1. Are the five categories of food contained in the menu complete, and are the food categories diversified?
2. Is there enough food?
3. Is the intake of energy and nutrients appropriate throughout the day?
4. Is the energy intake and distribution of three meals reasonable, and does breakfast ensure the supply of energy and protein?
5. Is the proportion of high-quality protein in total protein appropriate?
6. Is the energy supply ratio of three productivity nutrients (protein, fat and carbohydrate) appropriate?
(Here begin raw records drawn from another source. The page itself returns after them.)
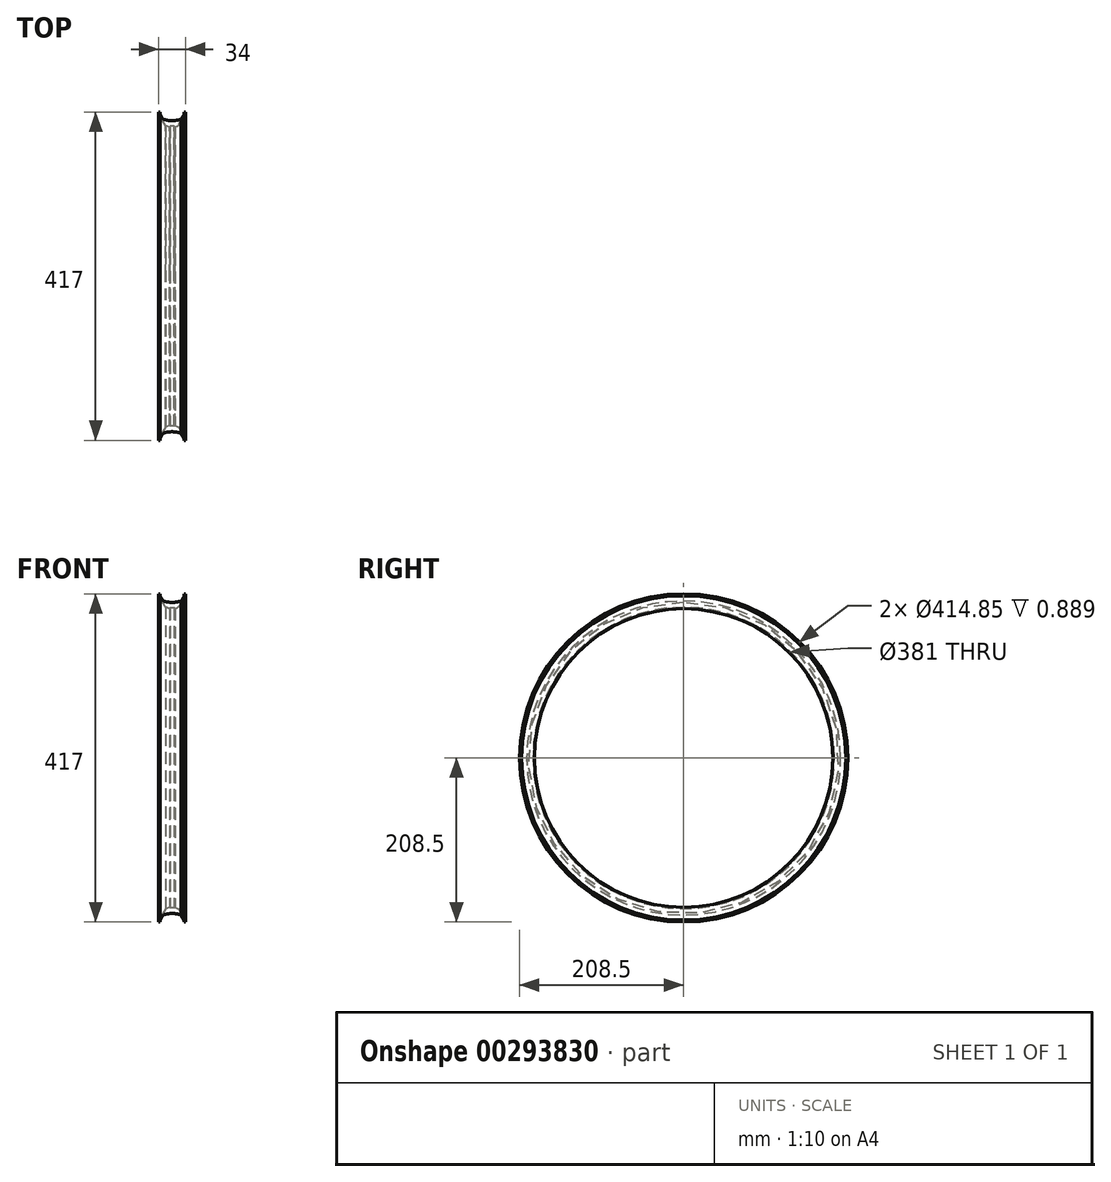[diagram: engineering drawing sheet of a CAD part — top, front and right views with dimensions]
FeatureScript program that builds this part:
annotation { "Feature Type Name" : "Feature", "Feature Type Description" : "" }
export const myFeature = defineFeature(function(context is Context, id is Id, definition is map)
    precondition{}
    {
        {
            var Q0;
            Q0=qCreatedBy(makeId("Front.planeOp"),FACE);
            var sketch = newSketch(context, id + "F0", { "sketchPlane" : qUnion([Q0])});
            skLineSegment(sketch, "E0", {"start": v(0, 0) * mm, "end": v(0, 190.5) * mm, "construction": true});
            skLineSegment(sketch, "E1", {"start": v(8.36, 0) * mm, "end": v(129.82, 0) * mm, "construction": true});
            skLineSegment(sketch, "E2", {"start": v(8.17, 191.45) * mm, "end": v(17, 205.96) * mm});
            skLineSegment(sketch, "E3", {"start": v(17, 205.96) * mm, "end": v(17, 208.5) * mm});
            skLineSegment(sketch, "E4", {"start": v(17, 208.5) * mm, "end": v(15.22, 208.5) * mm});
            skLineSegment(sketch, "E5", {"start": v(15.22, 208.5) * mm, "end": v(15.22, 207.42) * mm});
            skLineSegment(sketch, "E6", {"start": v(15.22, 207.42) * mm, "end": v(16.11, 207.42) * mm});
            skLineSegment(sketch, "E7", {"start": v(16.11, 207.42) * mm, "end": v(16.11, 206.94) * mm});
            skLineSegment(sketch, "E8", {"start": v(16.11, 206.94) * mm, "end": v(11.57, 199.48) * mm});
            skArc(sketch, "E9", {"start": v(0, 197.61) * mm, "mid": v(5.86, 198.08) * mm, "end": v(11.57, 199.48) * mm});
            skLineSegment(sketch, "E10", {"start": v(0, 197.61) * mm, "end": v(-22.7, 197.61) * mm, "construction": true});
            skLineSegment(sketch, "E11", {"start": v(0, 190.5) * mm, "end": v(0, 197.61) * mm, "construction": true});
            skLineSegment(sketch, "E12", {"start": v(3.44, 189.6) * mm, "end": v(8.17, 191.45) * mm});
            skLineSegment(sketch, "E13", {"start": v(2.54, 190.5) * mm, "end": v(3.44, 189.6) * mm});
            skLineSegment(sketch, "E14", {"start": v(2.54, 190.5) * mm, "end": v(0, 190.5) * mm});
            skLineSegment(sketch, "E15.MirrorCS", {"start": v(-16.11, 207.42) * mm, "end": v(-16.11, 206.94) * mm});
            skLineSegment(sketch, "E16.MirrorCS", {"start": v(-2.54, 190.5) * mm, "end": v(-3.44, 189.6) * mm});
            skLineSegment(sketch, "E17.MirrorCS", {"start": v(-15.22, 207.42) * mm, "end": v(-16.11, 207.42) * mm});
            skLineSegment(sketch, "E18.MirrorCS", {"start": v(-17, 208.5) * mm, "end": v(-15.22, 208.5) * mm});
            skLineSegment(sketch, "E19.MirrorCS", {"start": v(-15.22, 208.5) * mm, "end": v(-15.22, 207.42) * mm});
            skArc(sketch, "E20.MirrorCS", {"start": v(0, 197.61) * mm, "mid": v(-5.86, 198.08) * mm, "end": v(-11.57, 199.48) * mm});
            skLineSegment(sketch, "E21.MirrorCS", {"start": v(-16.11, 206.94) * mm, "end": v(-11.57, 199.48) * mm});
            skLineSegment(sketch, "E22.MirrorCS", {"start": v(-3.44, 189.6) * mm, "end": v(-8.17, 191.45) * mm});
            skLineSegment(sketch, "E23.MirrorCS", {"start": v(-17, 205.96) * mm, "end": v(-17, 208.5) * mm});
            skLineSegment(sketch, "E24.MirrorCS", {"start": v(-8.17, 191.45) * mm, "end": v(-17, 205.96) * mm});
            skLineSegment(sketch, "E25.MirrorCS", {"start": v(-2.54, 190.5) * mm, "end": v(0, 190.5) * mm});
            skPoint(sketch, "E26", {"position": v(-16.11, 208.5) * mm});
            skSolve(sketch);
        }
        {
            var Q0;
            Q0=makeQuery(id+"F0.imprint","IMPRINT",FACE,{"disambiguationData":[TD([[makeQuery(id+"F0.imprint","IMPRINT",EDGE,{"derivedFrom":sQuery(id+"F0.wireOp",EDGE,"E2")}),1.0]])]});
            var Q1;
            Q1=sQuery(id+"F0.wireOp",EDGE,"E1");
            revolve(context, id + "F1", {"entities" : qUnion([Q0]), "axis" : qUnion([Q1]), "revolveType" : RevolveType.FULL});
        }
        {
            var Q0;
            Q0=makeQuery(id+"F1.opRevolve","SWEPT_EDGE",EDGE,{"disambiguationData":[OSD([sQuery(id+"F0.wireOp",EDGE,"E20.MirrorCS"),sQuery(id+"F0.wireOp",EDGE,"E21.MirrorCS")])]});
            var Q1;
            Q1=makeQuery(id+"F1.opRevolve","SWEPT_EDGE",EDGE,{"disambiguationData":[OSD([sQuery(id+"F0.wireOp",EDGE,"E2"),sQuery(id+"F0.wireOp",EDGE,"E12")])]});
            fillet(context, id + "F2", {"entities" : qUnion([Q0, Q1]), "radius" : 5.08 * mm, "tangentPropagation" : true, "allowEdgeOverflow" : false});
        }
    });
Look at the types of food, whether it conforms to the dietary structure, whether it reaches the dietary balance, and refer to the balanced dietary pagoda to see whether the intake of all kinds of food meets the standards (cereals, potatoes; Fruits and vegetables; Fish, shrimp, meat and eggs; Dairy products include beans and bean products; There are condiments such as salt and oil.
Evaluate the nutritional components from the color of dishes;
(1) Red: it represents meat, some fruits and vegetables, and mainly represents nutrients such as protein and carotene.
(2) Yellow: representing poultry and fish, some vegetables and fruits, vegetable oil, and mainly representing protein, fat, lutein, B vitamins, fat-soluble vitamins and other nutrients.
(3) White: it represents rice flour, beans, milk and dairy products, eggs, some vegetables and fruits, and mainly represents some nutrients such as protein, calcium and carbohydrates.
(4) Green: representing most vegetables and some fruits, mainly representing chlorophyll, vitamin C, dietary fiber and other nutrients.
(5) Black: representing the blood, viscera, black rice, mushrooms, seaweed, nuts, etc. of animals. , mainly representing trace elements such as iron, magnesium and zinc, and also representing unsaturated fatty acids.